Un progrès encourageant mais insuffisant, lors de la tribune « Tout savoir sur », organisée par le CICG, M. Konaté a reconnu que ces résultats témoignent d’un effort réel du secteur privé. Toutefois, il insiste : l’inclusion professionnelle reste en deçà des ambitions fixées. « Les chiffres sont encourageants, mais insuffisants », a-t-il martelé, rappelant que la Constitution de la IIIe République consacre explicitement la protection et l’intégration des personnes handicapées (article 33).

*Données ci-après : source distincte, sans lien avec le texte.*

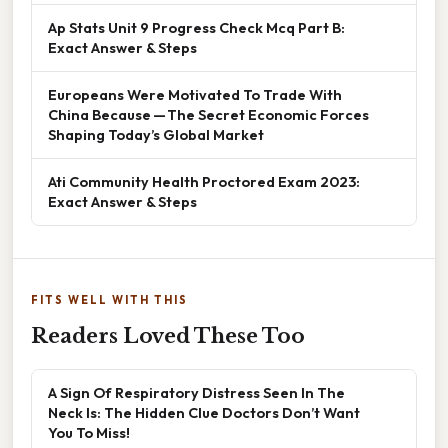
Ap Stats Unit 9 Progress Check Mcq Part B:
Exact Answer & Steps
Europeans Were Motivated To Trade With
China Because — The Secret Economic Forces
Shaping Today’s Global Market
Ati Community Health Proctored Exam 2023:
Exact Answer & Steps
FITS WELL WITH THIS
Readers Loved These Too
A Sign Of Respiratory Distress Seen In The
Neck Is: The Hidden Clue Doctors Don’t Want
You To Miss!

Par ailleurs, le décret n° 2023-88 du 15 février 2023, qui institue le FIPPSH, impose aux employeurs d’embaucher au moins une personne handicapée dans les entreprises de moins de 100 salariés, et 2 % de l’effectif pour celles de plus grande taille. Cependant, toutes ne respectent pas cette obligation. Dans ce cas, il ne s’agit pas seulement de sanctions , les entreprises doivent verser une contribution financière au Fonds, destinée à financer des aménagements comme la construction de rampes ou l’adaptation des postes de travail.
Le président du FIPPSH a annoncé le lancement du recouvrement des contributions dues par les entreprises non conformes. En parallèle, des campagnes de sensibilisation seront renforcées afin de faire évoluer les mentalités et d’assurer une meilleure application de la réglementation. Car, au-delà des chiffres, l’enjeu est bien de transformer durablement les pratiques et de garantir une véritable égalité des chances.